## PASSAGE SHOWN:
BEGIN

Doc. No.: WG14/N1521
Date: 2010-10-10
Reply to: Hans-J. Boehm
Phone: +1-650-857-3406
Email: Hans.Boehm@hp.com

N1521: Threads API Improvements and Issues

This is an attempt to distill some relatively small and hopefully relatively uncontroversial improvements from a more heated discussion of the C threads API. The earlier discussion involved several Austin Group members, notably David Butenhof, as well as Jim Thomas. Both David Butenhof and Jim Thomas also provided useful comments on an earlier version of this document.

We primarily address three largely independent issues: The separate initialization option to support mtx_trylock, lifetime of thrd_t values, and miscellaneous clarifications of the interaction of the API with the memory model.

We conclude with a short list of open threads issues that still require attention. One of these, the interaction of stdio, is unfortunately nontrivial.

END

## INSTRUCTIONS FOR THE TASK:
Carry on the WG14 paper on C threads API improvements past its last sentence. None of the items after this point are needed.

## DATA TO EXAMINE:
BEGIN

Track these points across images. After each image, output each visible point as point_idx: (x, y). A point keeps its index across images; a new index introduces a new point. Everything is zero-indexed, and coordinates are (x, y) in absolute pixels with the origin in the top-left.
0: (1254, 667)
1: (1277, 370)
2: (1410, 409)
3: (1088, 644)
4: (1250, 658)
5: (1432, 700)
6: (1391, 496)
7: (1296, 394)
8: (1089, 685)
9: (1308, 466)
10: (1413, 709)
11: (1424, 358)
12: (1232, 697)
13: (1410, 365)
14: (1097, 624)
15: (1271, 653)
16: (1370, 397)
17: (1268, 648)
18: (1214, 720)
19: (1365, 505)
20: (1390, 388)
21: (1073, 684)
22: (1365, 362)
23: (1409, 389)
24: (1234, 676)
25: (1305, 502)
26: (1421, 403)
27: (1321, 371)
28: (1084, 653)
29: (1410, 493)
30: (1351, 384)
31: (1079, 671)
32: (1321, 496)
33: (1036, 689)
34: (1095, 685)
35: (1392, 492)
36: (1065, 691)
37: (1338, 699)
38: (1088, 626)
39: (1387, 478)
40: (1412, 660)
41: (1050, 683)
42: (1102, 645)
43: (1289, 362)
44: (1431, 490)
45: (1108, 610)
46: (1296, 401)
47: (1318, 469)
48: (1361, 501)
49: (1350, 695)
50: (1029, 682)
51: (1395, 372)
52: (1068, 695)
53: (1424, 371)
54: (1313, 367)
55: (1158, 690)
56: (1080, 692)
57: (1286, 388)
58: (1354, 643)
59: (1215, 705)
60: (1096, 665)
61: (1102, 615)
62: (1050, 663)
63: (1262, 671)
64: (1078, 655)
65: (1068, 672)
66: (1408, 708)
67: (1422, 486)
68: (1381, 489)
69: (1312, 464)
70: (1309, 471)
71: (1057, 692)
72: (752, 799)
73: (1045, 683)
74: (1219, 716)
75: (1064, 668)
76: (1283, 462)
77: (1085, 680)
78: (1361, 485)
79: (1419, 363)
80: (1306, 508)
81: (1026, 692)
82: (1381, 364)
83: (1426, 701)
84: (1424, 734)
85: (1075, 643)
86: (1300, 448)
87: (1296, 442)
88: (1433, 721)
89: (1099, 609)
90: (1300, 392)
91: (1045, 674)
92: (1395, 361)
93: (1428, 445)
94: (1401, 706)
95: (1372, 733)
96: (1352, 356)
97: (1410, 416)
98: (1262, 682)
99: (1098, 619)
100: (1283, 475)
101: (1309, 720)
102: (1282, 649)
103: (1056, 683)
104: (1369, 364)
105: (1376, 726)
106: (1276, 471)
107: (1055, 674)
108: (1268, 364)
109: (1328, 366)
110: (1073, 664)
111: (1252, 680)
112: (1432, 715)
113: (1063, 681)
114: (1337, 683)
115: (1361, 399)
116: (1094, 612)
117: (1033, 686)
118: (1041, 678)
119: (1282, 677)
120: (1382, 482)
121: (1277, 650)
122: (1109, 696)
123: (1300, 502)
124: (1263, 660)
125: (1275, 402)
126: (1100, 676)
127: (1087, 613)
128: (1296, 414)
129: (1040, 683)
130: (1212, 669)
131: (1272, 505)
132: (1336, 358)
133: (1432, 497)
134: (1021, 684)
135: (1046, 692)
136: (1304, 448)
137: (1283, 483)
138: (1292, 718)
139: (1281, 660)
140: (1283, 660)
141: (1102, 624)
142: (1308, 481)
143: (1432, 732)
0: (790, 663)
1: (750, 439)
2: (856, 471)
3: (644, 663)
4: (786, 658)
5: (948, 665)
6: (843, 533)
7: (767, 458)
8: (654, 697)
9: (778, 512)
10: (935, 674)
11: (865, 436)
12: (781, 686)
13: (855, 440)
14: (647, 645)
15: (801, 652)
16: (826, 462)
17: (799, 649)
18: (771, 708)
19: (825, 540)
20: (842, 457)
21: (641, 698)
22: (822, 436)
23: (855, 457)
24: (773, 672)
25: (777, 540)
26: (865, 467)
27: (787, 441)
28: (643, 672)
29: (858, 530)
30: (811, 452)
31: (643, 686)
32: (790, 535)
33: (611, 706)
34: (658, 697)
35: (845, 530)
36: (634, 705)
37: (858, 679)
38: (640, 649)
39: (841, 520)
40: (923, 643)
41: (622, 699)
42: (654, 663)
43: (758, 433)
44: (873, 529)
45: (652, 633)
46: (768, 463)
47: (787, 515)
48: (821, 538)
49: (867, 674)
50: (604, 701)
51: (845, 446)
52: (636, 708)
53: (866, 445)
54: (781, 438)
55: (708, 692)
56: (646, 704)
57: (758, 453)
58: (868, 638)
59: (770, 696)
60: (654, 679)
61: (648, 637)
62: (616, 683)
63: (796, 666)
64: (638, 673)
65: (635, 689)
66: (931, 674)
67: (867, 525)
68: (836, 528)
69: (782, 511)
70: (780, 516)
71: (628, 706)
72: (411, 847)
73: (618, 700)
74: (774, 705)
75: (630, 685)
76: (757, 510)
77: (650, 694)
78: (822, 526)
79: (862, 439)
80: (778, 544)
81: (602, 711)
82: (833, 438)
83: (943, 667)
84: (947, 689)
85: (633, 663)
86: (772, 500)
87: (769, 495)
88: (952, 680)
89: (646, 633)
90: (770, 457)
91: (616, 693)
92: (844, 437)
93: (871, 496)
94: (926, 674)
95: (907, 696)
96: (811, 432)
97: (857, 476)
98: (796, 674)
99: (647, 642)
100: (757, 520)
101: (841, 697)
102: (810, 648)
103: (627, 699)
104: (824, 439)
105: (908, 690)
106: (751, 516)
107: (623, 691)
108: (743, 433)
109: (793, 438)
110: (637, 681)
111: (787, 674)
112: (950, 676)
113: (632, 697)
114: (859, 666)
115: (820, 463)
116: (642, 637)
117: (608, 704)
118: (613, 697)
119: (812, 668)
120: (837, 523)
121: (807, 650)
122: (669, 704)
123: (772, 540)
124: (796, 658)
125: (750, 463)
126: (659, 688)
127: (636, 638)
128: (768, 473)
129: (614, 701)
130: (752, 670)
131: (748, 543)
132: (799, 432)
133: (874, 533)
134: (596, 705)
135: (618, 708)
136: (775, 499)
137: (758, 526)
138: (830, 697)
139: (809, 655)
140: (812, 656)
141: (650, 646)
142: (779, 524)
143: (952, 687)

END

## OUTPUT FOR THIS TASK:
Remove mtx_try

Currently one of the mutex types that may be or'ed together is mtx_try (See mtx_init, 7.25.4.2.) The mtx_trylock() function may only be applied to functions initialized with a combination of flags that includes mtx_try or mtx_timed. This diverges from both pthreads and Windows practice, which allow the corresponding trylock function to be applied to any mutex. The pthreads pthread_mutex_trylock() function may be applied to any pthread mutex, no matter what the type. Any Windows CRITICAL_SECTION object may be used with TryEnterCriticalSection. We are not aware of any platform on which this simplifies mutex implementation. The only reason we know of that might justify such a distinction at initialization time is that if mtx_trylock() guaranteed success when the mutex is not held, a mutex initialized without mtx_try often supports a faster mtx_lock() implementation. (The reason behind this is subtle; see Boehm, Adve, Foundations of the C++ Concurrency Memory Model, PLDI08) However the current specification does not provide such a guarantee, implementations for platforms on which the distinction would matter generally provide no such guarantee for their trylock implementations, and we do not see a convincing argument for such a guarantee. (See WG21/N3152 for more details.) Aside from the above (non)issue, we see no reason that a mutex implementation should be slower because it supports mtx_try. Thus we see no benefit associated with an explicit mtx_try mutex type. However, there are several disadvantages:
  1. It adds a needless opportunity for program bugs. We expect that most implementations would ignore mtx_try, so these bugs are likely to go undetected for long periods. Explicit error checking formtx_try in the implementation would add overhead on a critical path, and may make it harder to implement the C API as a very thin layer. Even then, it only adds a possible run-time error that could easily have been avoided with better API design.
  2. It complicates the specification by significantly increasing the number of possible mutex types.
  3. It requires programmers to remember a spurious deviation from other threads APIs, notably Posix, Windows, and java.util.concurrent.locks.

Proposed wording:

Remove the mtx_try entry from 7.25.1, the <threads.h> description.

Remove all lines in 7.25.4.2p2 that mention mtx_try.

Remove the following sentence from 7.25.4.5p2:

The mutex pointed to by mtx shall be of type mtx_try, mtx_try | mtx_recursive, mtx_timed, or mtx_timed | mtx_recursive.

Remove mtx_try from B.24, the identifies defined in threads.h.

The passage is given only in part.